Exercise details - Output the lines exactly as they appear, beginning with the line containing "Q1. What role does bristle wormsplay in the" and ending with the line containing "Being a prey and predator is part of the", both included.

Exercise input -
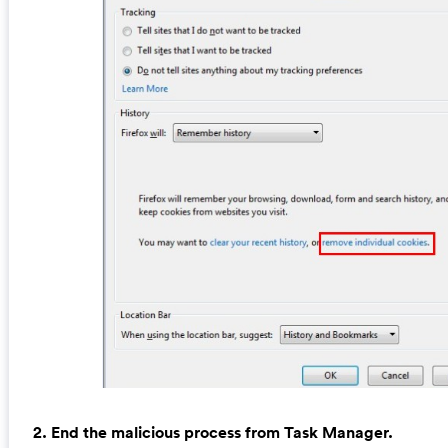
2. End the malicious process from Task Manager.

--

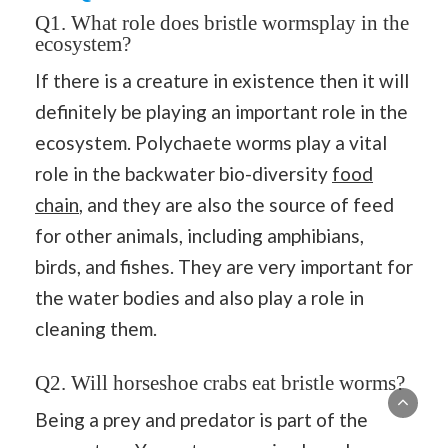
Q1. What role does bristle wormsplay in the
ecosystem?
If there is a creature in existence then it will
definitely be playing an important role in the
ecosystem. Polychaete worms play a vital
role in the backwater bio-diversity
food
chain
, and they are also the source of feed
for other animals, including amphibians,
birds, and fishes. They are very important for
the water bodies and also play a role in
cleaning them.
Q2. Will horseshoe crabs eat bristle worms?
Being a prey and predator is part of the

Response -
Q1. What role does bristle wormsplay in the
ecosystem?
If there is a creature in existence then it will
definitely be playing an important role in the
ecosystem. Polychaete worms play a vital
role in the backwater bio-diversity
food
chain
, and they are also the source of feed
for other animals, including amphibians,
birds, and fishes. They are very important for
the water bodies and also play a role in
cleaning them.
Q2. Will horseshoe crabs eat bristle worms?
Being a prey and predator is part of the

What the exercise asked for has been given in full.